DIRECTIONS FOR THIS TASK —
Go through the material and copy each line that includes "Hell".

RECORD EXCERPTS —
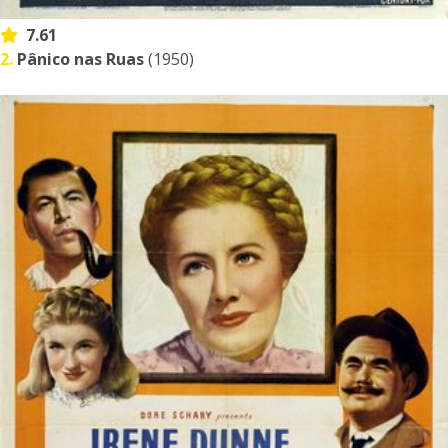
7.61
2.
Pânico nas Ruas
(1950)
--
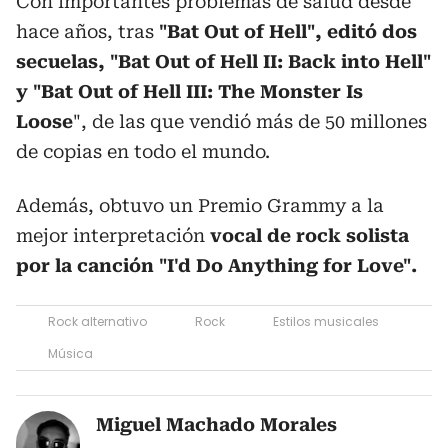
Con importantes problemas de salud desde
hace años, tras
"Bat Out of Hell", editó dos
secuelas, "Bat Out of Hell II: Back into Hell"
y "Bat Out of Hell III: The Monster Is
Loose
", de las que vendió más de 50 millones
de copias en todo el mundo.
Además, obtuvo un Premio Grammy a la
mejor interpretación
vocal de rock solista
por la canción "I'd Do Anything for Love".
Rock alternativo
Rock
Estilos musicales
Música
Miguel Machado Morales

ANSWER —
"Bat Out of Hell", editó dos
secuelas, "Bat Out of Hell II: Back into Hell"
y "Bat Out of Hell III: The Monster Is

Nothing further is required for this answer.